- _Problem description_: Return each record word for word and omit the pictures.

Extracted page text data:
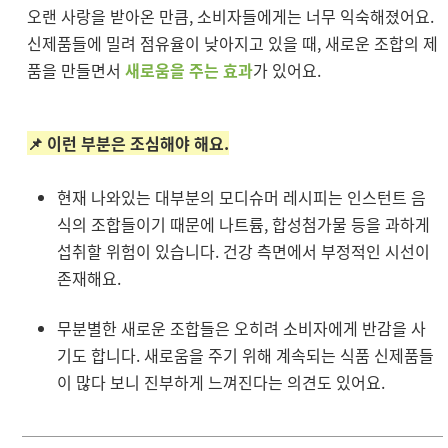
오랜 사랑을 받아온 만큼, 소비자들에게는 너무 익숙해졌어요.
신제품들에 밀려 점유율이 낮아지고 있을 때, 새로운 조합의 제
품을 만들면서
새로움을 주는 효과
가 있어요.
📌 이런 부분은 조심해야 해요.
현재 나와있는 대부분의 모디슈머 레시피는 인스턴트 음
식의 조합들이기 때문에 나트륨, 합성첨가물 등을 과하게
섭취할 위험이 있습니다. 건강 측면에서 부정적인 시선이
존재해요.
무분별한 새로운 조합들은 오히려 소비자에게 반감을 사
기도 합니다. 새로움을 주기 위해 계속되는 식품 신제품들
이 많다 보니 진부하게 느껴진다는 의견도 있어요.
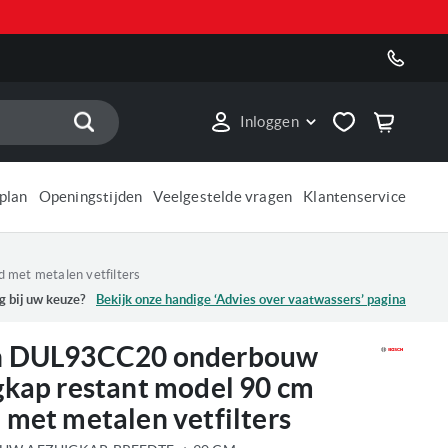
Zoek
Inloggen
plan
Openingstijden
Veelgestelde vragen
Klantenservice
met metalen vetfilters
g bij uw keuze?
Bekijk onze handige ‘Advies over
vaatwassers
’ pagina
h DUL93CC20 onderbouw
gkap restant model 90 cm
 met metalen vetfilters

- _Result_:
오랜 사랑을 받아온 만큼, 소비자들에게는 너무 익숙해졌어요.
신제품들에 밀려 점유율이 낮아지고 있을 때, 새로운 조합의 제
품을 만들면서
새로움을 주는 효과
가 있어요.
📌 이런 부분은 조심해야 해요.
현재 나와있는 대부분의 모디슈머 레시피는 인스턴트 음
식의 조합들이기 때문에 나트륨, 합성첨가물 등을 과하게
섭취할 위험이 있습니다. 건강 측면에서 부정적인 시선이
존재해요.
무분별한 새로운 조합들은 오히려 소비자에게 반감을 사
기도 합니다. 새로움을 주기 위해 계속되는 식품 신제품들
이 많다 보니 진부하게 느껴진다는 의견도 있어요.
Zoek
Inloggen
plan
Openingstijden
Veelgestelde vragen
Klantenservice
met metalen vetfilters
g bij uw keuze?
Bekijk onze handige ‘Advies over
vaatwassers
’ pagina
h DUL93CC20 onderbouw
gkap restant model 90 cm
 met metalen vetfilters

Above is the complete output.